The Bitch finally situated herself away from the drums and the STD-swapping twentysomethings and found a spot right in the line of the spring roll-toting servers.

"Hey, is that a real tiger?" a friend asked while piling his napkin with empanadas. The Bitch spun around to see a young tiger cub restrained by two leashes, his paws desperately clawing the sand as he tried to pull himself away from the drumming and partygoers. Camera in hand, The Bitch was ready to document another wild animal suffering for the sake of a soiree (See "Destruction Boom," July 28, 2005.)

"You'll need to get closer to him if you want to take a photo," one of the handlers said as he struggled to keep the cub from running back to his cage. The Bitch snapped a few shots of the scared and squirming cub before he zeroed in on a toddler and his mom. "Oooh! Look at the tiger!" the woman cooed as her 25-pound towheaded progeny reached out his tiny hands to the wildcat.

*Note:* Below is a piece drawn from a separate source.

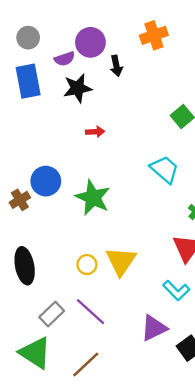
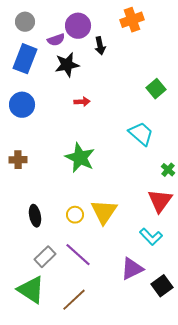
blue rectangle: (28, 81) -> (25, 59), turned 32
blue circle: (46, 181) -> (22, 105), moved
brown cross: (20, 200) -> (18, 160), turned 30
black ellipse: (25, 266) -> (35, 216), moved, size x0.7

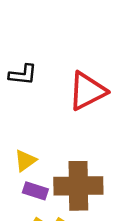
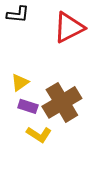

"Um, is that really a good idea?" The Bitch asked one of the guys, in an attempt to avoid a mini-Siegfried and Roy incident. "We've got him," the handler replied with a smirk as he pulled the cub toward another crowd of camera-ready revelers. "Come on, let's go," he told the tiger.

Yeah, let's go.

Tiger Beer's Mara Siegler, the event's planner, at first told The Bitch: "I had no idea there was going to be a tiger at the party, and was quite surprised to hear about it. We have never had a live tiger at any of our parties before."

Grrrr.

Later Siegler coughed up the hairball of data that Vanishing Species — www.vanishingspecies.net — had provided the small big cat and that Tiger Beer has donated money to the group before. Still, for a conservation group to bring a tiger to a party, and for the hotel not to know better, is way uncool.


Prune Danish
Plum Sykes's newest addition to chick lit, The Debutante Divorcée, was welcomed with the intellectual gravitas its content deserved at a book-signing in the Oscar de la Renta store at the Bal Harbour Shops last Thursday.